El Nino - First Ascent (Moro Rock)
by former SCMA Member Brandon Thau

I had been looking at the smooth, overhanging east face of Moro Rock for years. I'd been searching for a natural line up the blank headwall during approaches to routes such as the South Face and Moro Oro. During a one day ascent of Full Metal Jacket, Grant Gardner and I found a line and decided to make and attempt later in the year. Grant, Jody Pennycook, and I arrived at the Moro Rock parking lot after a day of classes at Cal Poly in San Luis Obispo. It was Veteran's Day weekend in 1997 and we were taking four days off. Weather forecasters were talking about a weather phenomenon called "El Nino". They called for the first storm of the season to hit Monday night. We figured 3 days would be plenty of time to climb the 1500' route.

***

--- The request ---
Extract the full El Nino account above word for word, from its title line through its last sentence. Rely solely on the El Nino account above.

--- Data ---

***

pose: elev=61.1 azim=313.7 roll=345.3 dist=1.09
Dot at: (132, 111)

***

--- Result for this task ---
El Nino - First Ascent (Moro Rock)
by former SCMA Member Brandon Thau

I had been looking at the smooth, overhanging east face of Moro Rock for years. I'd been searching for a natural line up the blank headwall during approaches to routes such as the South Face and Moro Oro. During a one day ascent of Full Metal Jacket, Grant Gardner and I found a line and decided to make and attempt later in the year. Grant, Jody Pennycook, and I arrived at the Moro Rock parking lot after a day of classes at Cal Poly in San Luis Obispo. It was Veteran's Day weekend in 1997 and we were taking four days off. Weather forecasters were talking about a weather phenomenon called "El Nino". They called for the first storm of the season to hit Monday night. We figured 3 days would be plenty of time to climb the 1500' route.